An Eau Claire woman accused of election fraud for voting in the November 2016 presidential election while she was a convicted felon will avoid a new criminal conviction.
Jamie L. Sammons, 37, 608 Plum St., pleaded no contest Friday in Eau Claire County Court to an amended county ordinance violation of disorderly conduct.
Sammons was fined $206.
Sammons was previously charged with a felony count of election fraud — providing false information to an election official.
According to court records:
Donna Austad, Eau Claire’s former longtime city clerk, reported that Sammons appeared at the city’s 4th Ward voting site Nov. 8, 2016, completed and signed a voter registration form, and provided an Eau Claire County real estate tax bill as proof of residence.
The voter registration form Sammons signed states, “I hereby certify … I am not currently serving a sentence including incarceration, parole, probation or extended supervision for a felony conviction, and not otherwise disqualified from voting.”
While entering data from the Election Day voter registration forms, the city election office received information via the state voter registration program that Sammons was a convicted felon, and the state Elections Commission was contacted.
The commission verified with the state Department of Corrections that Sammons was a convicted felon still under DOC supervision until June 18, 2017.
Sammons was convicted in Sauk County for possession of narcotic drugs, second and subsequent offense, and operating with a restricted controlled substance on June 18, 2015. Her sentence included 50 days in jail and two years of probation.
In Wisconsin, a person with an ongoing felony sentence loses the right to vote until he or she completes the sentence and is discharged from supervision by the DOC.

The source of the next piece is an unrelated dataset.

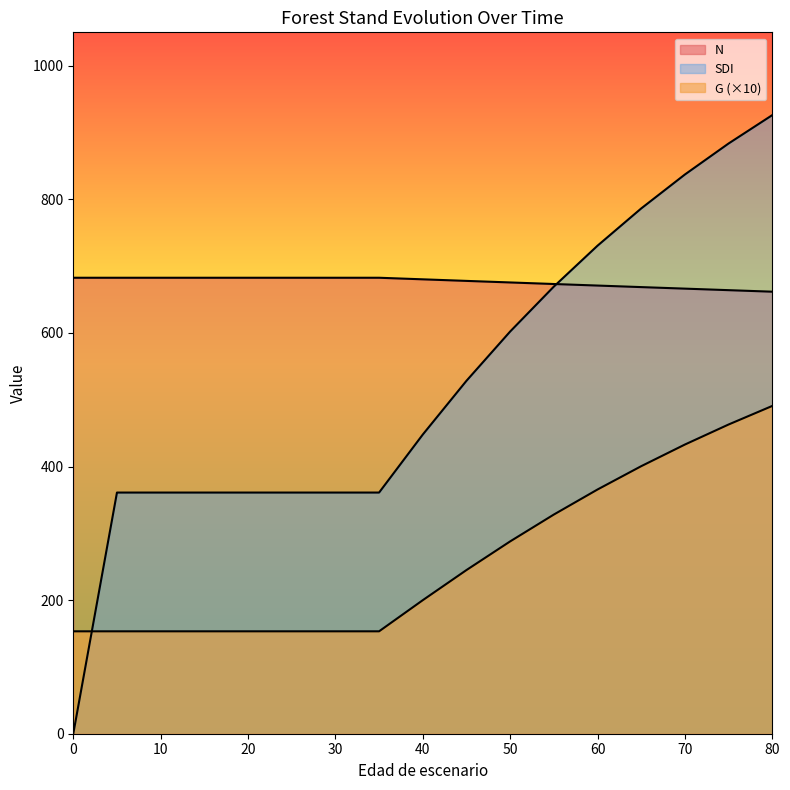

The value of N at 10 is 429.8. True or false?

False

State statutes contain several measures to ensure that persons who have lost their voting rights do not cast ballots, and if they do vote, that they are identified and prosecuted, according to the Elections Commission website.
In addition, statutes require the commission to conduct an audit after each election to determine whether any ineligible felons registered on Election Day or within 20 days before an election and cast a ballot illegally, the website states.
If an audit determines that an individual with an ongoing felony sentence may have voted, statutes require the Elections Commission to notify the district attorney in the county where the vote occurred.